Work to complete:
State how many lines in the records contain the word "chart", giving only the number.

-------- Input for this task --------

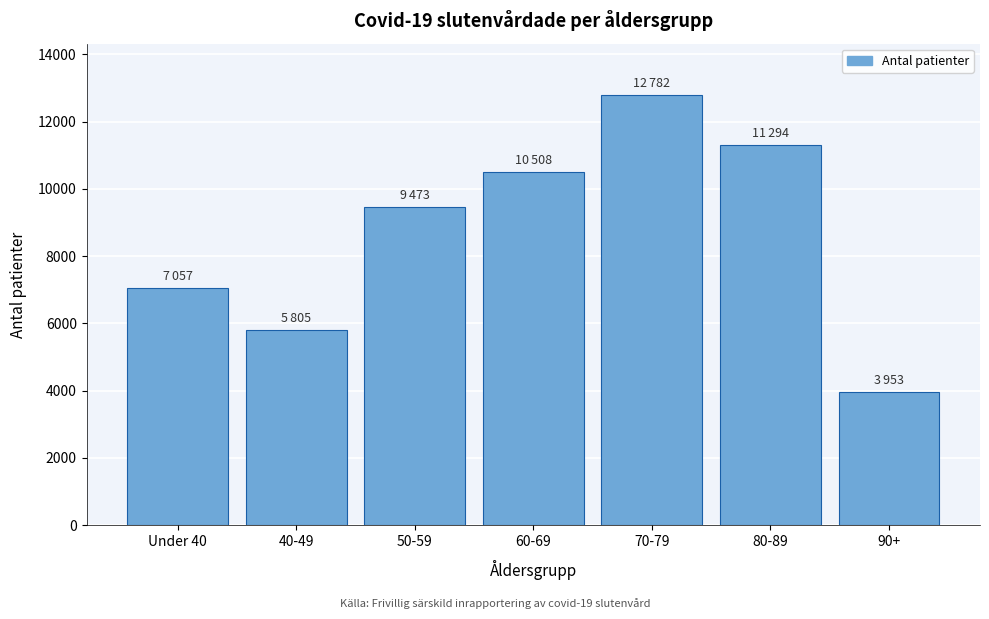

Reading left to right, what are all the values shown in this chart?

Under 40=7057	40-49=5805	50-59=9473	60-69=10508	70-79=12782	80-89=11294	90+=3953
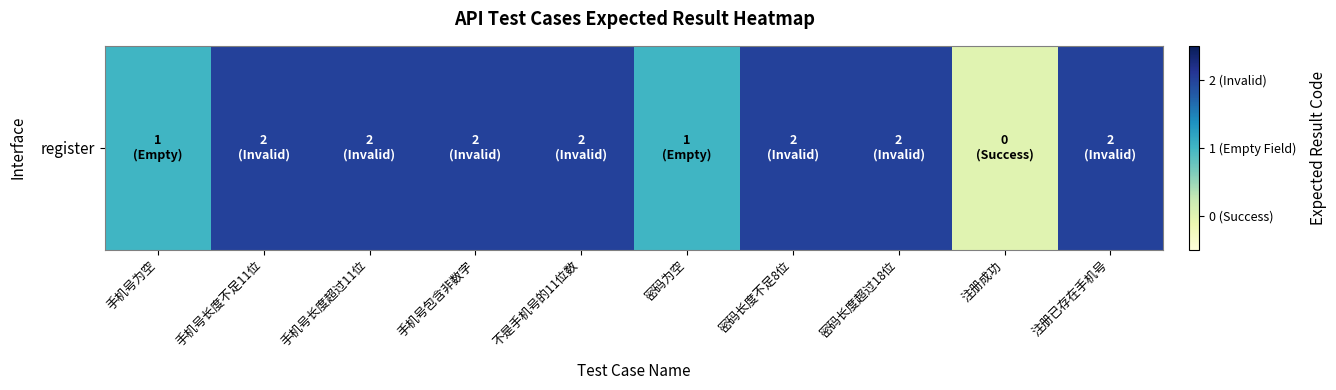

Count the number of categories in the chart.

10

--------
-------- Input for this task --------

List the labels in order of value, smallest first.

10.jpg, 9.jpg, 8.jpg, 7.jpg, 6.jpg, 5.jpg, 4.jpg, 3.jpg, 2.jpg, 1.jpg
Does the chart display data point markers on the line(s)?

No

--------

Answer area:
3